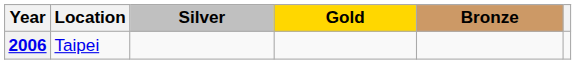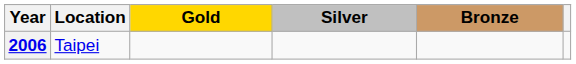columns swapped: Gold <-> Silver
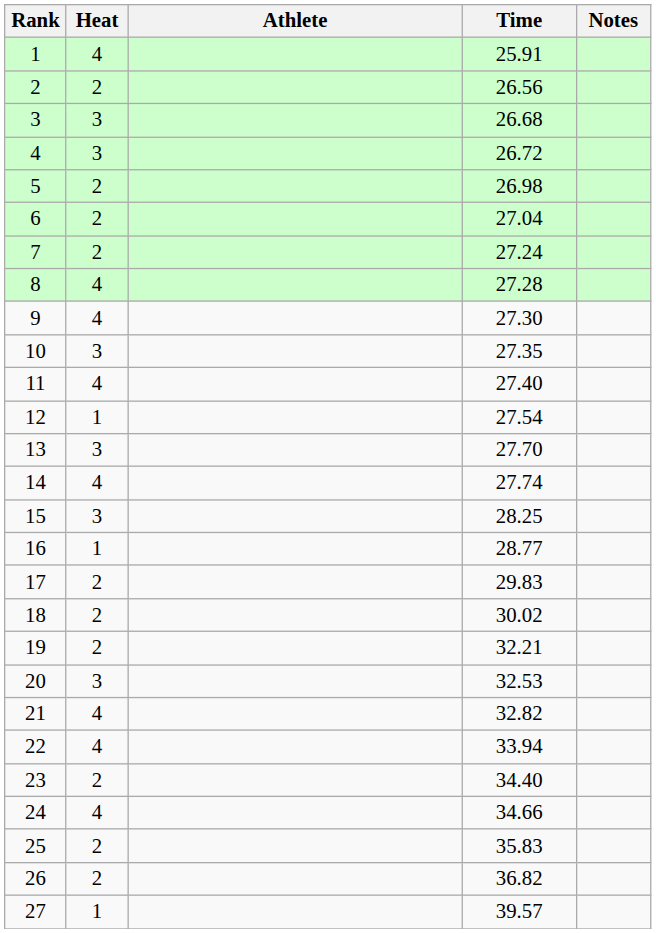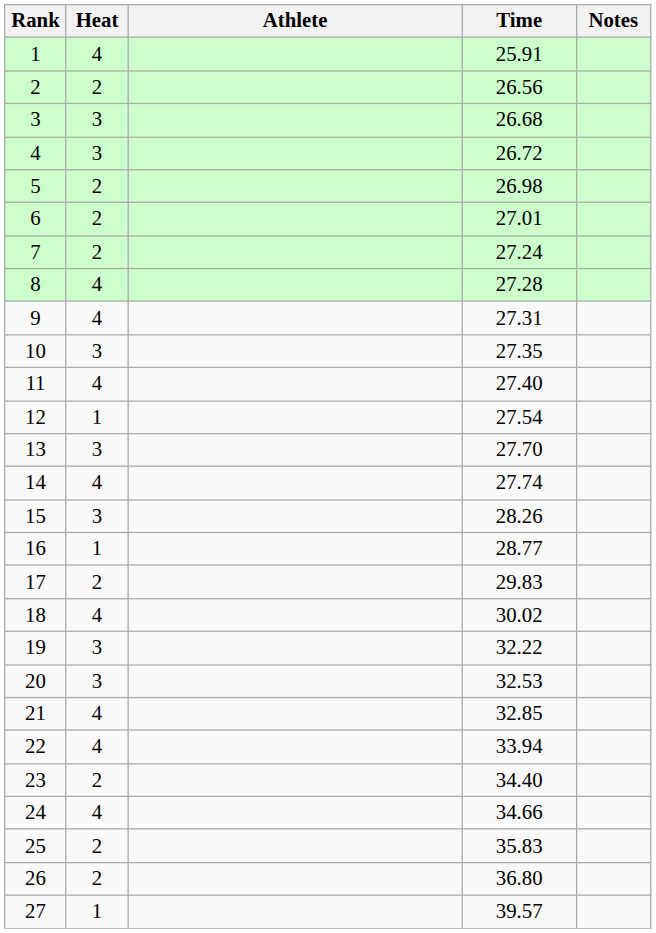6 | Time: 27.04 -> 27.01
9 | Time: 27.30 -> 27.31
15 | Time: 28.25 -> 28.26
18 | Heat: 2 -> 4
19 | Heat: 2 -> 3
19 | Time: 32.21 -> 32.22
21 | Time: 32.82 -> 32.85
26 | Time: 36.82 -> 36.80
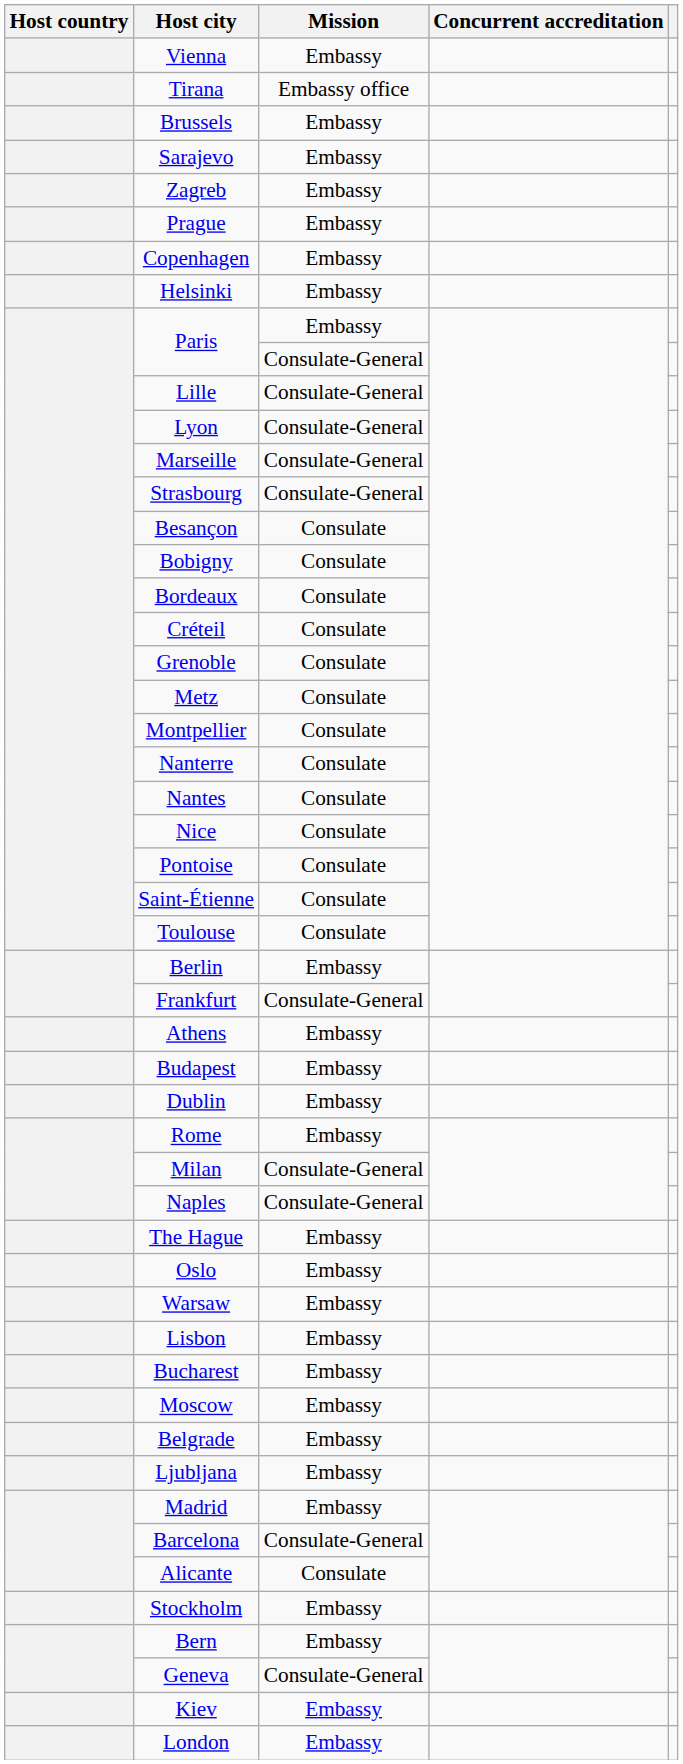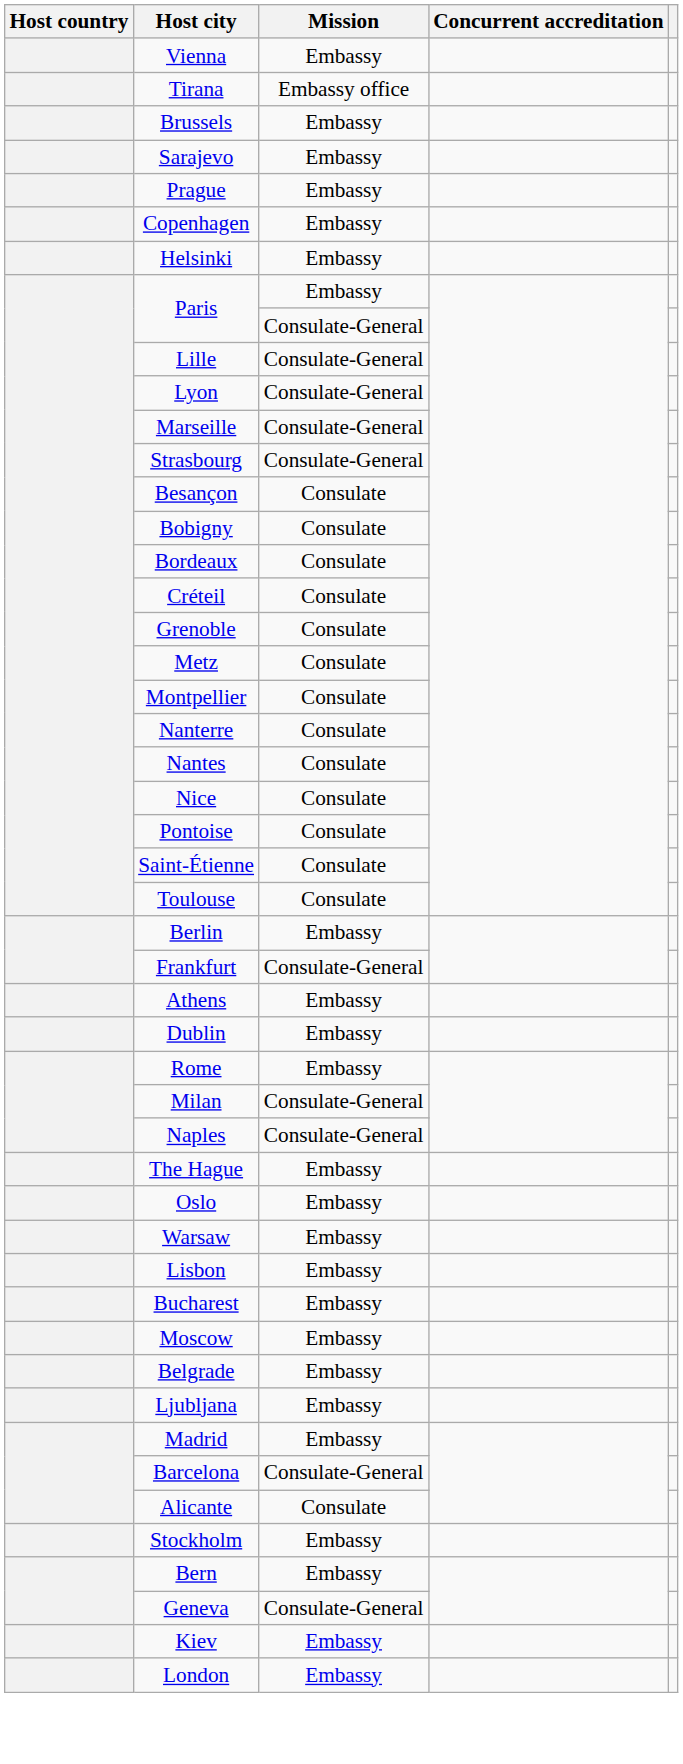- row: Zagreb | Embassy
- row: Budapest | Embassy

Exercise objective:
Present every line of text in the rows above as a single numbered list, leaving out any blank lines. Do not include the pictures in your answer.

Solution to the problem:
1. columns swapped: Gold <-> Silver
2. 6 | Time: 27.04 -> 27.01
3. 9 | Time: 27.30 -> 27.31
4. 15 | Time: 28.25 -> 28.26
5. 18 | Heat: 2 -> 4
6. 19 | Heat: 2 -> 3
7. 19 | Time: 32.21 -> 32.22
8. 21 | Time: 32.82 -> 32.85
9. 26 | Time: 36.82 -> 36.80
10. - row: Zagreb | Embassy
11. - row: Budapest | Embassy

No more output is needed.